Recently he has started drawing pics of me and her together in our house. He has been sending me voice messages asking to meet up so we can talk like an intermediary.
I find this so wrong and unfair on him that she is trying to use my son now as her messneger as she may now have accepted her mistakes and is trying deperate attempts to get back together.
The most alarming thing however, last week at our sons appointment she wanted a private word, and proceeded to tell me that she has been possessed for the last 4 years and is now seeing an exorcist!!!! I found it very difficult to contain myself and listening to her stories.
I dont know what more else i can do to prove she is unstable and present a case to the courts to take sole responsibility of our son. I dont believe she is harming him but i do believe she puts herself first and my son is more of a pawn for her to use against me,
This does all seem very odd, I don't really know what to suggest other than sitting down with your son and explaining that you won't be together with his mum but that doesn't change the fact that you will always be there for him and love him very much.
From what you say she has mental health issues that seem quite severe, I would suggest you speak to Children's Services or CAFCASS about the "excorcist" and her claims of possession. Also the fact that she is expecting your childto act as an intermediary/messenger, which is completely inappropriate.
Have you spoken to your sons teacher at school? It might be a good idea to find out if his behaviour has changed, or if he is struggling.

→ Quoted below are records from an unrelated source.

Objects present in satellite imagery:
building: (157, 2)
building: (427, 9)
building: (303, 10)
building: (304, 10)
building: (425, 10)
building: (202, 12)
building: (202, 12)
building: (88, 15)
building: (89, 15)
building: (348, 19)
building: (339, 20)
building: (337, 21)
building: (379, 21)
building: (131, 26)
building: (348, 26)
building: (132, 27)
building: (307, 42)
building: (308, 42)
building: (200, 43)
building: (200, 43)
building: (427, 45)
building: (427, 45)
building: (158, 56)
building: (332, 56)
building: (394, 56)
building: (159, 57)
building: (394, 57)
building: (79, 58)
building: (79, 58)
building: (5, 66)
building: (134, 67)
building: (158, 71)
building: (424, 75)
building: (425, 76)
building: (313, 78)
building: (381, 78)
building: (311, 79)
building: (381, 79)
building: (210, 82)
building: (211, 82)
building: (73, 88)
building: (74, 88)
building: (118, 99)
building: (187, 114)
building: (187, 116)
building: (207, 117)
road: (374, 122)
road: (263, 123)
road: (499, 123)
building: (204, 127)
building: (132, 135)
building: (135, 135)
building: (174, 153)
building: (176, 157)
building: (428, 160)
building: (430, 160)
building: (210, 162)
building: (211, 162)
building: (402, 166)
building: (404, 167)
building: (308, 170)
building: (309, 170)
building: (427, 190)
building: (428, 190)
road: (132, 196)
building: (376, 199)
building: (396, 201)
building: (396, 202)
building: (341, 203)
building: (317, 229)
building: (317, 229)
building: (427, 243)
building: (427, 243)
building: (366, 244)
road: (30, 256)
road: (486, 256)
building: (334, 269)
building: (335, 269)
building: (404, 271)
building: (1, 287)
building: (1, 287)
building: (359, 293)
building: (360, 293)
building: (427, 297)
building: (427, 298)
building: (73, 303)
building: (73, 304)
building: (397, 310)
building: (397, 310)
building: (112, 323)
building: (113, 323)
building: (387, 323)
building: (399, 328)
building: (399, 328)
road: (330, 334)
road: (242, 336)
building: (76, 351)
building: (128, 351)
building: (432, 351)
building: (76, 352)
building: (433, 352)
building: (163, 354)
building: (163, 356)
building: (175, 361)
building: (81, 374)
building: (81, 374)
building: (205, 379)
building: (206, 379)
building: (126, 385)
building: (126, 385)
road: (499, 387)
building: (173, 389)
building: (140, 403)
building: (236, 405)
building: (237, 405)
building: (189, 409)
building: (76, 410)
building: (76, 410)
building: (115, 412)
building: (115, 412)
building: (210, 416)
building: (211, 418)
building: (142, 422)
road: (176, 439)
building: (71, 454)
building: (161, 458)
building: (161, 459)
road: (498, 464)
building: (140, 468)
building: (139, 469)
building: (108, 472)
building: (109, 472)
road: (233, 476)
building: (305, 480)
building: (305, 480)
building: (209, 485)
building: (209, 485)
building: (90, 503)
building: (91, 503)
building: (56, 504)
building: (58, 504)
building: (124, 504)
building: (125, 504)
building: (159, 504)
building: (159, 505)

This is a difficult situation for you. All the best
He is excelling quite well at school, the teachers have always had nothing but really positive things to say about him. he is a very bright boy who loves learning and being empowered, I ensure this all the time but of course im unaware with how he is with his mother. i do find he is somewhat restricted with his activities and play. She does not promote riding bike, take him swimming etc which i do.
she will spend time with him reading and writing educational stuff, but he wont be allowed to play on a phone or tablet at hers where at mine he has all this and ps4 games etc. i do spoil him at mine but in moderation.
The intermediary bit is concerning as is the whole exorcist stuff. i have regular contact even though it has gone to every other weekend i do not want to disrupt this. Im not sure if children services or cafcass are approachable and what will happen or next steps would be?
I cant prove this as she told me in person and refrained from putting it in writing.